University is very different to school.
You normally get a soft start with fresher or welcome week where they introduce you to all the key staff, university policies, and you learn your course structure & first semester modules. Universities are typically quite flexible and lenient at the start as they know that this is a transition period. Teaching is normally conducted via a series of new methods for students, largely lectures, seminars or tutorials, and some cases labs or practical element. Like school, where different teachers have different styles and different classes feel different every lecture or seminar will feel different depending on the lecturer or professor, you will quickly learn what is normal and what to expect.
Timetable and can very quite a bit depending on whole hosts of factors but typically you’ll find your course in person activities will be between 9 AM and 6 PM. Most students receive roughly 20 to 30 hours per week in first year and these typically occur Monday to Friday, as your degree progresses you typically move towards lectures, and less towards seminars but again this fluctuates course to course, typically you also get slightly less in person contact after first year.
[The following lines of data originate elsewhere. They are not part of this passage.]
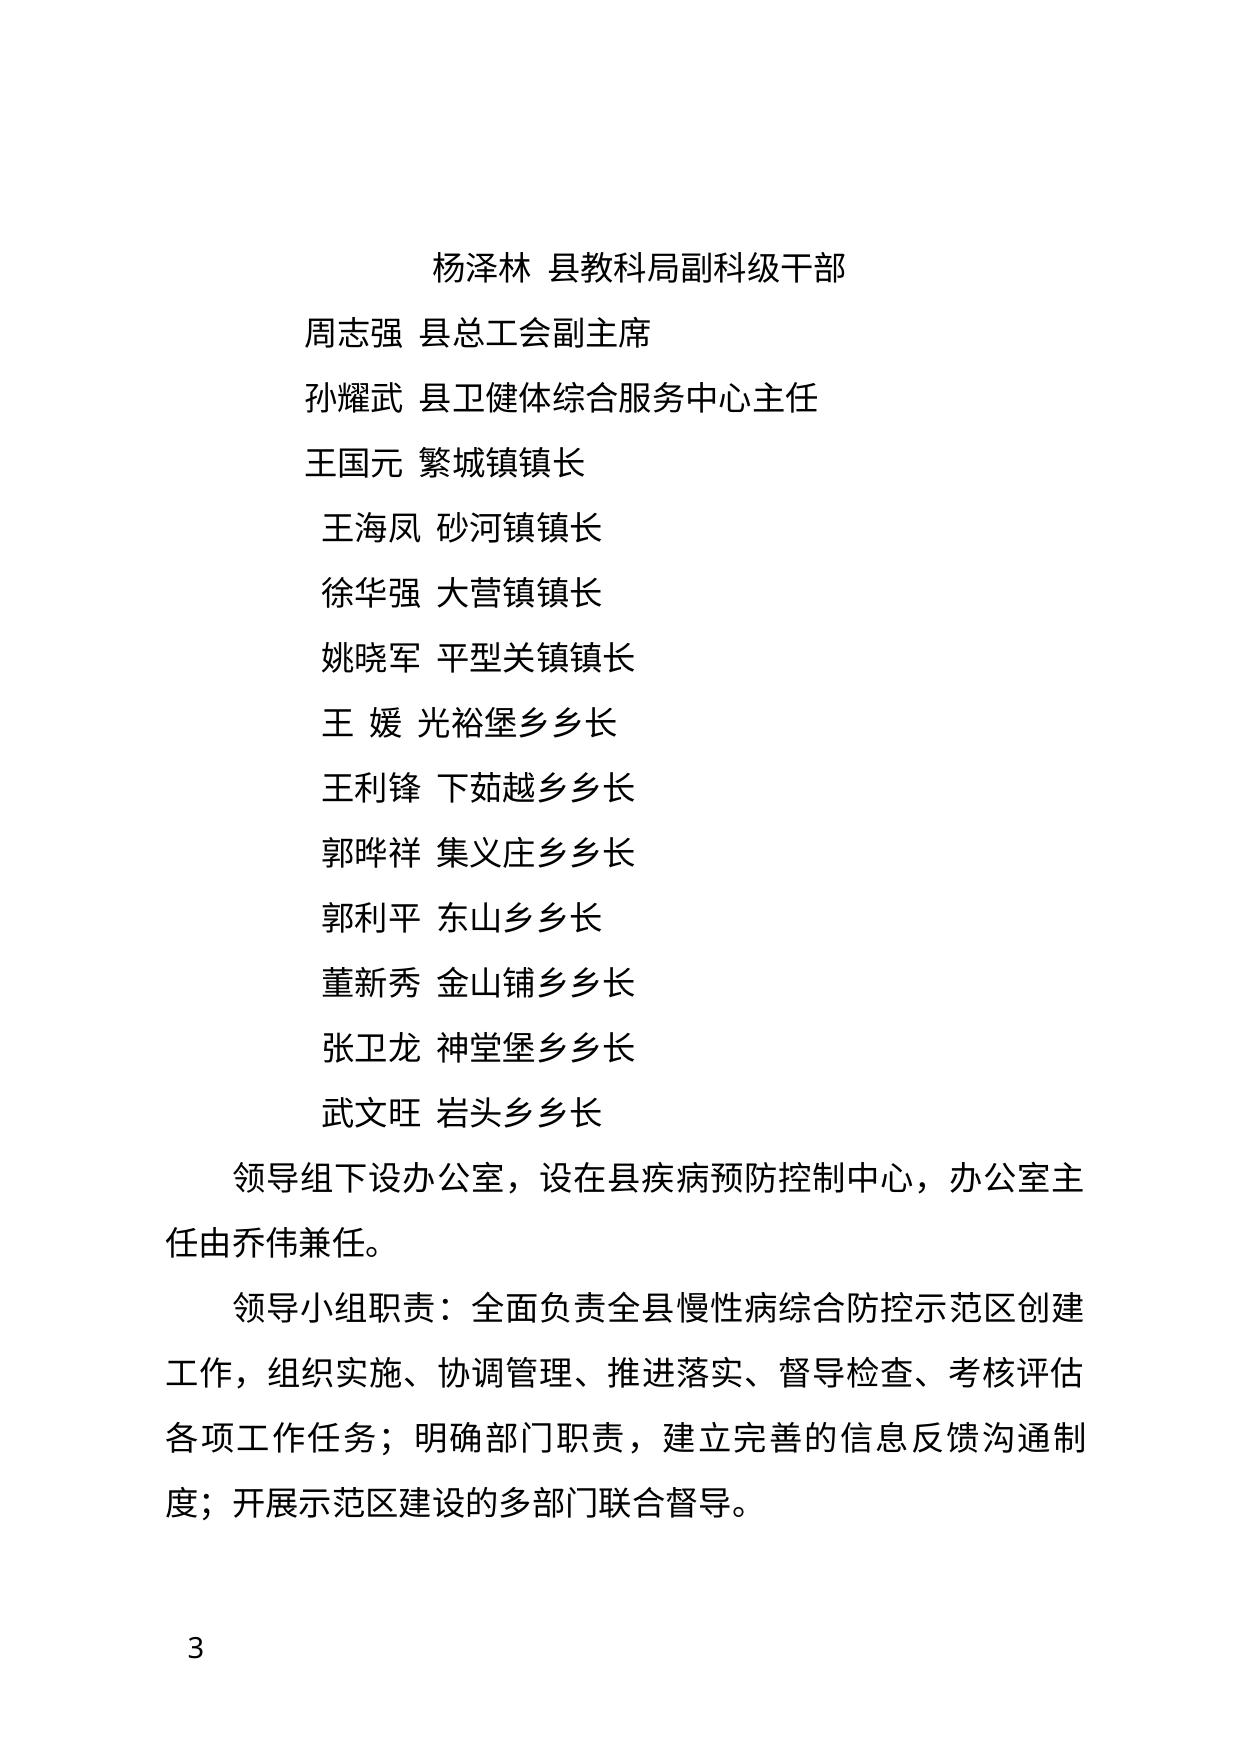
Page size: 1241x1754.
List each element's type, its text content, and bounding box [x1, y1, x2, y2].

text 王海凤 砂河镇镇长 [165, 493, 1087, 558]
text 董新秀 金山铺乡乡长 [165, 948, 1087, 1013]
text 王 媛 光裕堡乡乡长 [165, 688, 1087, 753]
text 领导小组职责：全面负责全县慢性病综合防控示范区创建工作，组织实施、协调管理、推进落实、督导检查、考核评估各项工作任务；明确部门职责，建立完善的信息反馈沟通制度；开展示范区建设的多部门联合督导。 [165, 1273, 1087, 1533]
text 领导组下设办公室，设在县疾病预防控制中心，办公室主任由乔伟兼任。 [165, 1143, 1087, 1273]
text 杨泽林 县教科局副科级干部 [165, 233, 1087, 298]
text 姚晓军 平型关镇镇长 [165, 623, 1087, 688]
text 郭晔祥 集义庄乡乡长 [165, 818, 1087, 883]
text 周志强 县总工会副主席 [165, 298, 1087, 363]
text 王国元 繁城镇镇长 [165, 428, 1087, 493]
text 王利锋 下茹越乡乡长 [165, 753, 1087, 818]
text 孙耀武 县卫健体综合服务中心主任 [165, 363, 1087, 428]
text 张卫龙 神堂堡乡乡长 [165, 1013, 1087, 1078]
text 郭利平 东山乡乡长 [165, 883, 1087, 948]
text 徐华强 大营镇镇长 [165, 558, 1087, 623]
text 武文旺 岩头乡乡长 [165, 1078, 1087, 1143]
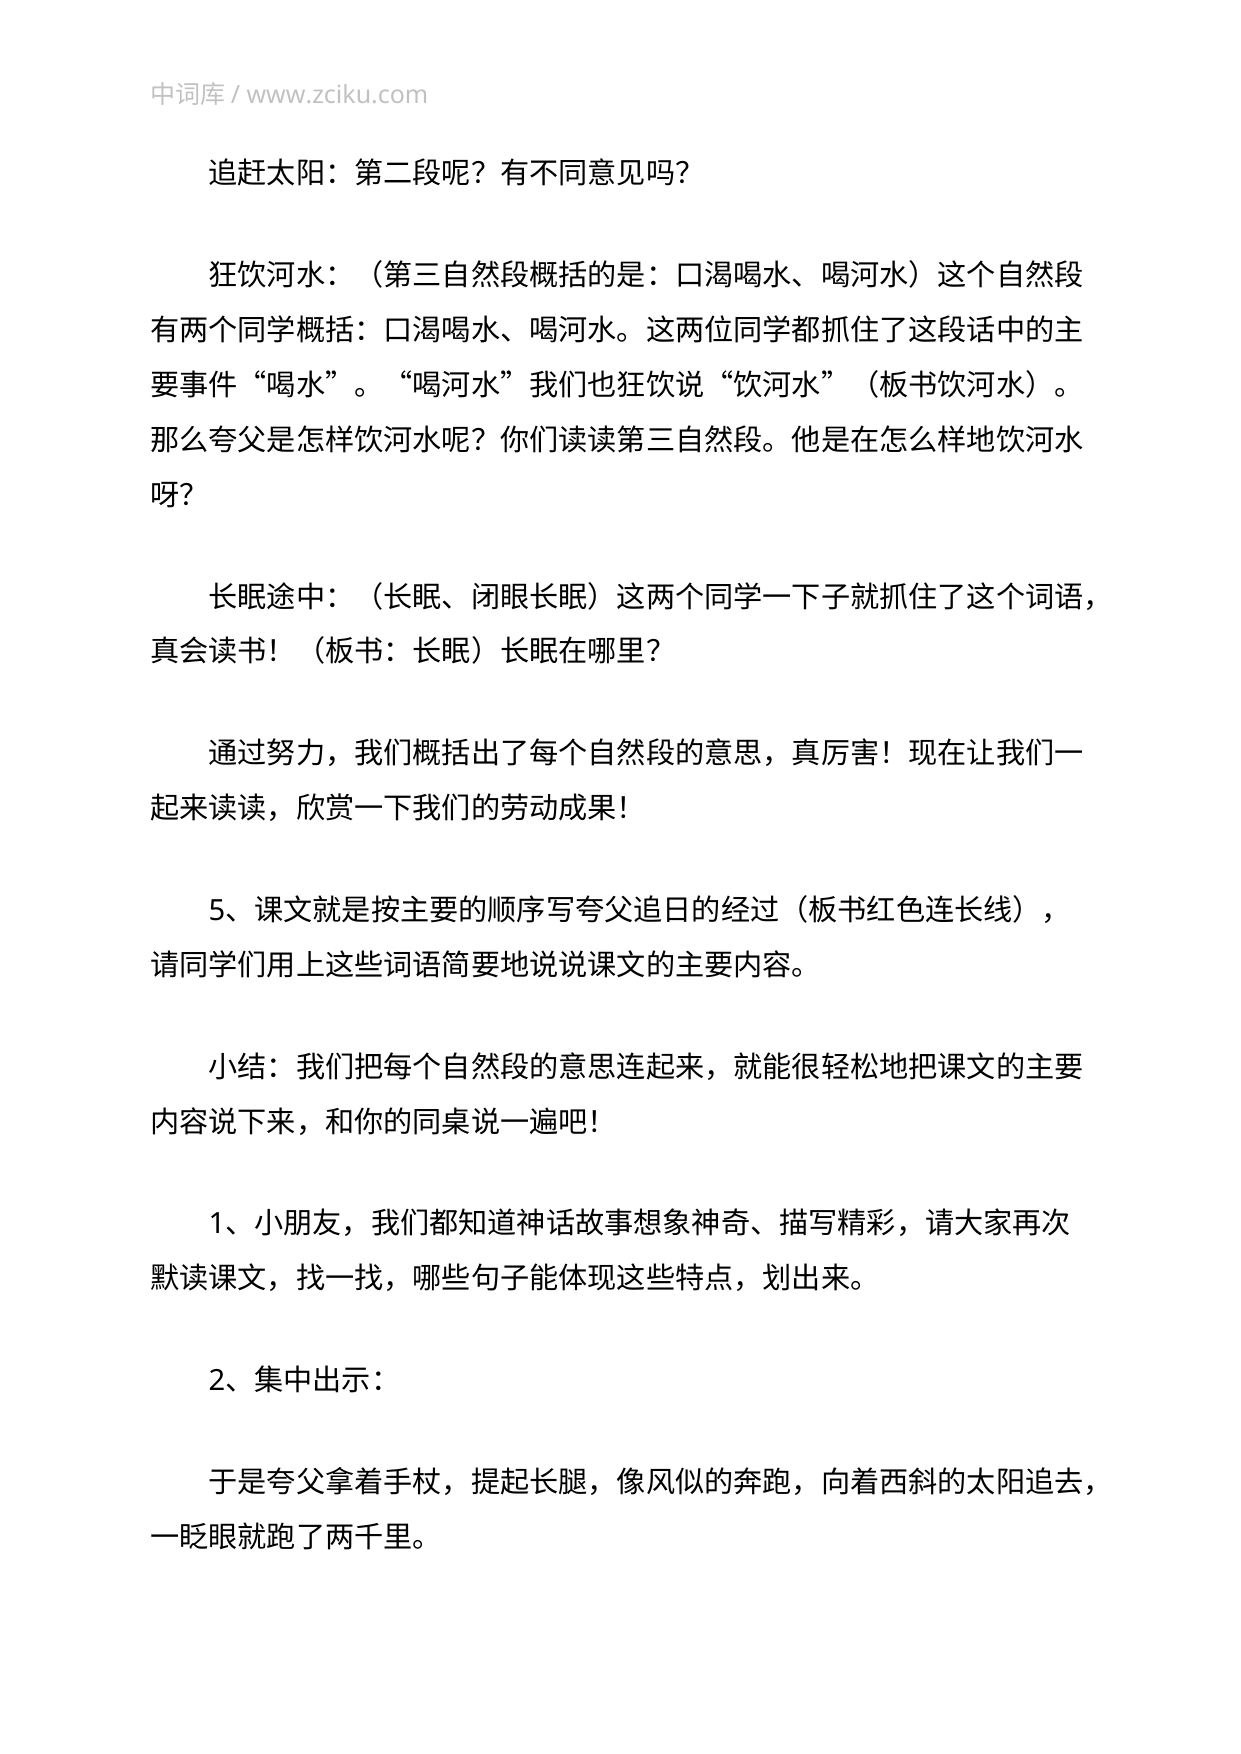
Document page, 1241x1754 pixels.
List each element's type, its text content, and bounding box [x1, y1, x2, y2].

text 通过努力，我们概括出了每个自然段的意思，真厉害！现在让我们一起来读读，欣赏一下我们的劳动成果！ [150, 730, 1090, 827]
text 狂饮河水：（第三自然段概括的是：口渴喝水、喝河水）这个自然段有两个同学概括：口渴喝水、喝河水。这两位同学都抓住了这段话中的主要事件“喝水”。“喝河水”我们也狂饮说“饮河水”（板书饮河水）。那么夸父是怎样饮河水呢？你们读读第三自然段。他是在怎么样地饮河水呀？ [150, 252, 1090, 514]
text 1、小朋友，我们都知道神话故事想象神奇、描写精彩，请大家再次默读课文，找一找，哪些句子能体现这些特点，划出来。 [150, 1200, 1090, 1297]
text 5、课文就是按主要的顺序写夸父追日的经过（板书红色连长线），请同学们用上这些词语简要地说说课文的主要内容。 [150, 886, 1090, 984]
text 2、集中出示： [150, 1357, 1090, 1399]
text 于是夸父拿着手杖，提起长腿，像风似的奔跑，向着西斜的太阳追去，一眨眼就跑了两千里。 [150, 1459, 1090, 1556]
text 小结：我们把每个自然段的意思连起来，就能很轻松地把课文的主要内容说下来，和你的同桌说一遍吧！ [150, 1043, 1090, 1140]
text 追赶太阳：第二段呢？有不同意见吗？ [150, 150, 1090, 192]
text 长眠途中：（长眠、闭眼长眠）这两个同学一下子就抓住了这个词语，真会读书！（板书：长眠）长眠在哪里？ [150, 573, 1090, 670]
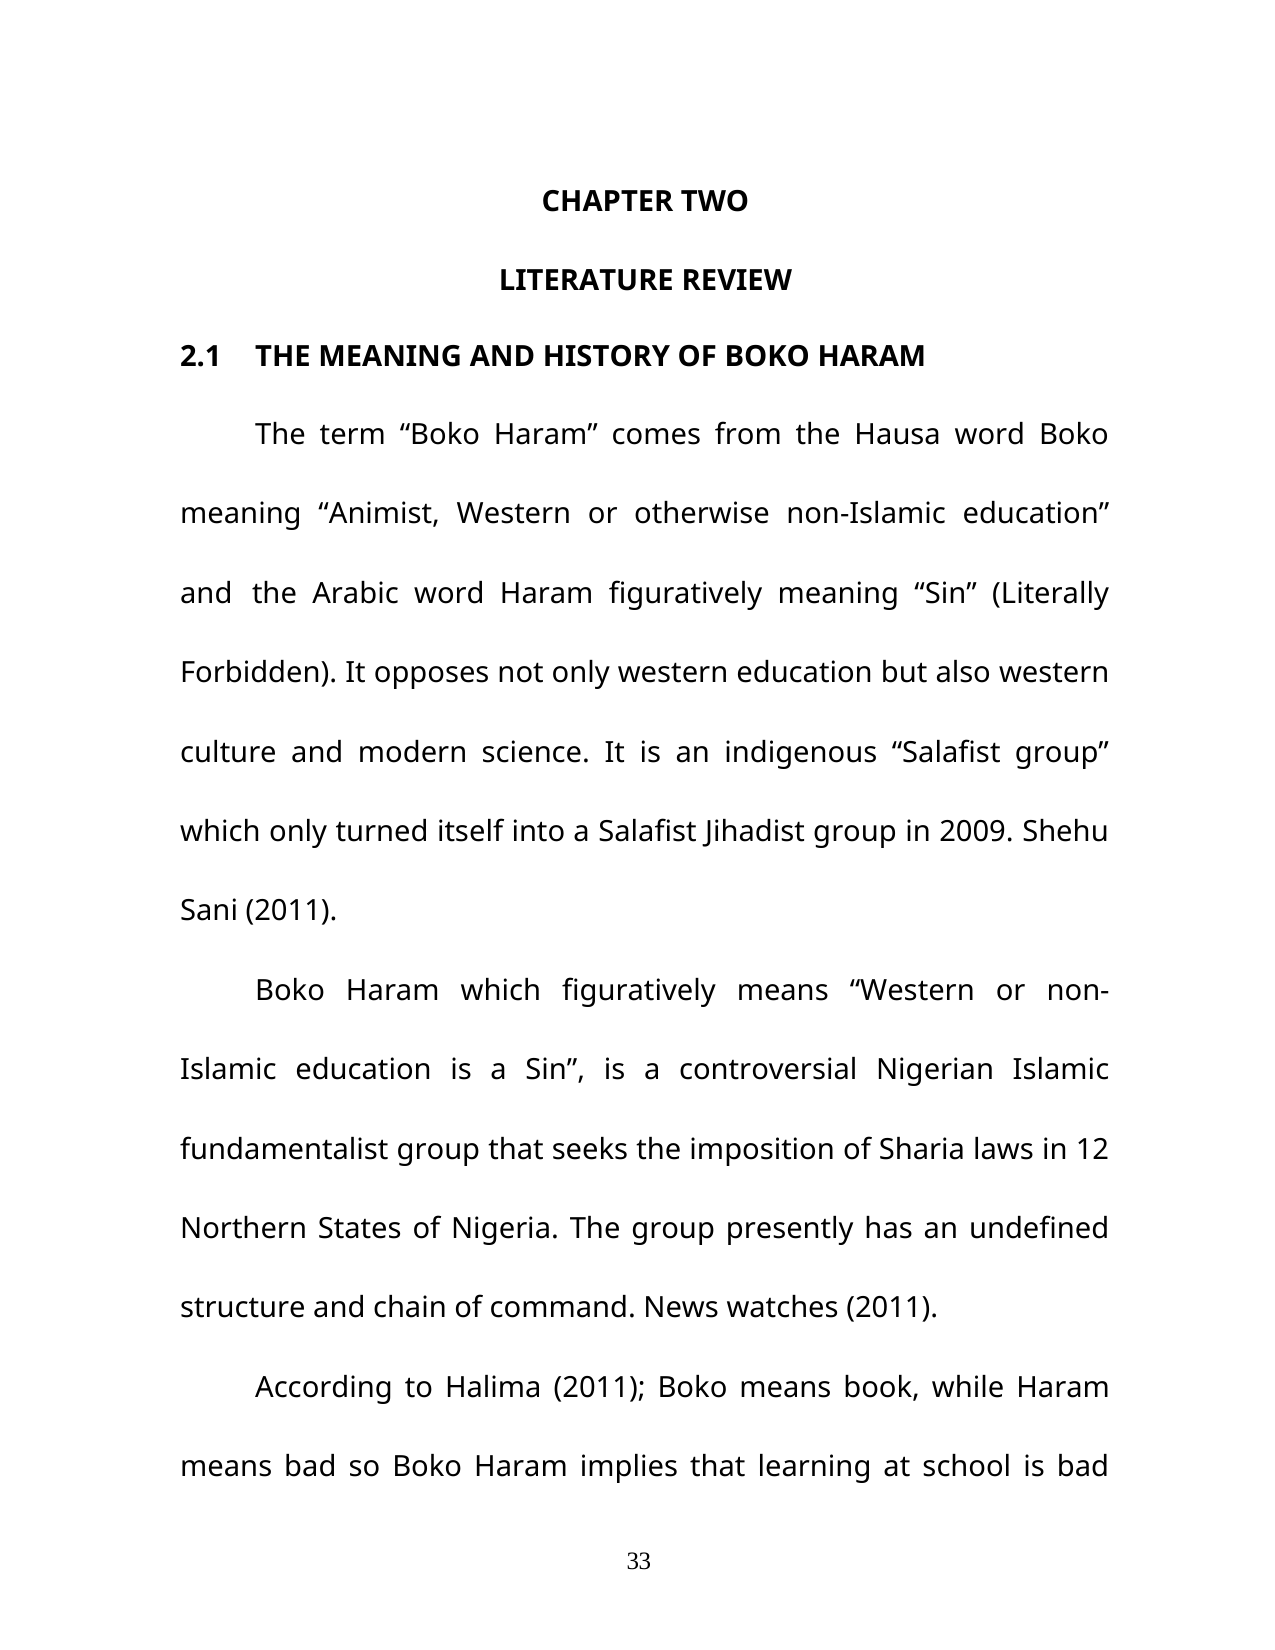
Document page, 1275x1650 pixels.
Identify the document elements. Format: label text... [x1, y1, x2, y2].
Yes you do get support however, you get far less one-to-one interaction or opportunities to discuss granular detail than you would do with the teacher in school and the onus is far more put on the student to seek support and make sure that there is relevant time, for example, if you go, the week a big coursework is due and ask for an hour of a professors time (when everyone is bombarding them with questions) you’ll probably get told no (or may not even get a response) yet if you go the start of semester and ask for a moderate time to discuss something specific from a lecture you’re struggling with they are almost certainly going be much more flexible and this is what you have to learn at university, how to manage your resources & responsibilities. You will be expected to be the adults and take responsibility, but you also be expected to realize that unlike in school professors and university staff are juggling a lot of other commitments that could be multiple modules, research (active contributions as well as managing staff, writing papers, going to conferences) and then a lot of other research group activity & admin, and university administration, as well as responding to a cohort of potentially several hundred students and their time is going to be spread much more thinly than with a school teacher who’s dedicated to a class about 30 at a time and only teaching responsibilities. However there is support, you will be given a personal tutor, and you will have a student union so you have levers to support you (as well as building a network of other students).
Exams are pretty similar to secondary school exams. The differences, the scale just a lot more students in exam halls than in school. The other difference is how regularly you have exams particularly if you came from GCSEs/A-levels, where they now come after every semester and you have three or four weeks to prepare whereas in school you probably have more time, and they come less frequently.